Safety-net hospitals, haven for the uninsured, are seeing more covered patients since the expansion of Medicaid
Kentucky Health News
Hospitals that most often treat the poor and uninsured are seeing fewer uninsured patients since the new health law’s expansion of Medicaid, Phil Galewitz reports for Kaiser Health News. Kentucky’s safety-net hospitals have also seen a drop in their uninsured patients.
Safety-net hospitals, which are often not paid for the billions of dollars it costs to care for the disproportionate share of poor and uninsured people they care for, will benefit most from the health law’s expansion to more than 13 million people this year, Galewitz writes.
Hospitals across the country had expected this outcome, but told Galewitz in interviews that it has happened “faster and deeper” than anticipated — “at least in the 25 states that expanded Medicaid in January.”
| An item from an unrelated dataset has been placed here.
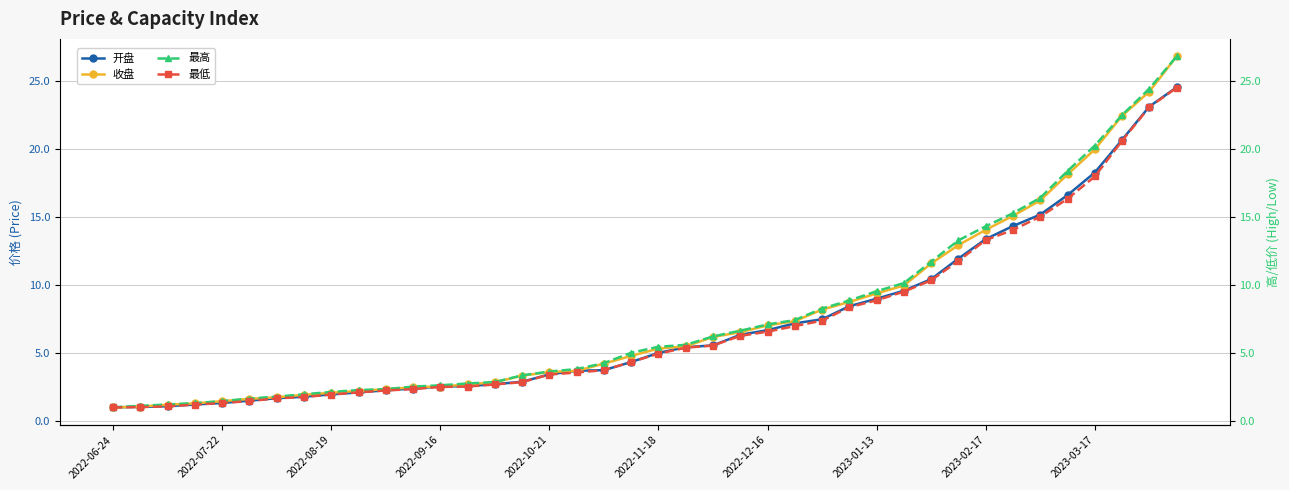

Is it true that 收盘 equals 5.9 at 2022-10-21?

False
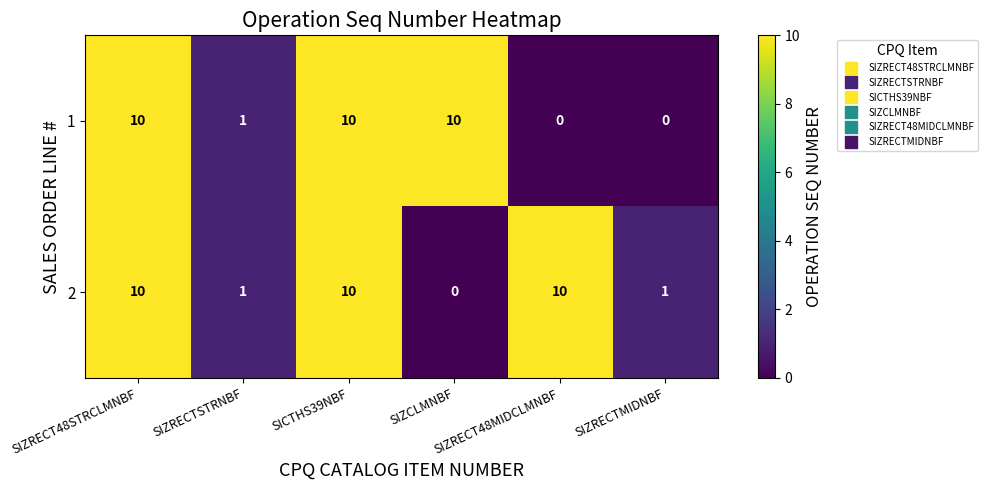

What is the average value of the 1 series?

5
Kentucky is one of the states that agreed to the Medicaid expansion and has expanded health coverage to some 413,000 people, with 75 percent of them reporting that they did not have coverage before signing up on Kynect, the state’s health insuance exchange.
Michael Rust, president of Kentucky Hospital Association, said figures from his members won’t be available until July, but “Anecdotally, I can tell you that more people do have coverage,” adding later that “most are on Medicaid.”
The University of Kentucky has seen a decrease in uninsured patients. “The number of uninsured patients seeking care at UK HealthCare since Medicaid expansion took effect in January has decreased,” said Mark D. Birdwhistell, UK vice president for health system administration. “Even though we have seen a double-digit increase in the number of services provided, request for financial assistance is down when compared to this period last year.”
Investor-owned hospitals are also being affected by the expansion of coverage. HCA, Tenet Healthcare Corp., Community Health Systems, some of which own safety-net hospitals, told Galewitz “they saw their rates of uninsured patients drop by as much as a third in the first quarter of 2014 in hospitals located in Medicaid-expansion states,” he writes.
“An Urban Institute study published in the May edition of Health Affairs estimated the costs of uncompensated care to hospitals were as high as $45 billion in 2013, with government programs defraying an estimated 65 percent of those costs,” Galewitz reports. That made the hospital industry one of the first to support the Affordable Care Act, he notes, agreeing to take funding cuts “exceeding $150 billion over a decade” in return for more paying patients.
However, because the Supreme Court ruled that states could not be forced to expand Medicaid, hospitals in the 24 states that didn’t are suffering the funding cuts, without the “corresponding reduction in uncompensated care,” Galewitz writes.
Hospital officials told Galewitz that the biggest impact of the expansion of Medicaid is that patients can now go to a primary-care doctor instead of the emergency room for routine care. Kentucky ERs have reported a surge in patients since the law took effect. Galewitz notes that a study in Massachusetts following its Obamacare-like expansion showed an initial surge in ER use followed by a decline over several years.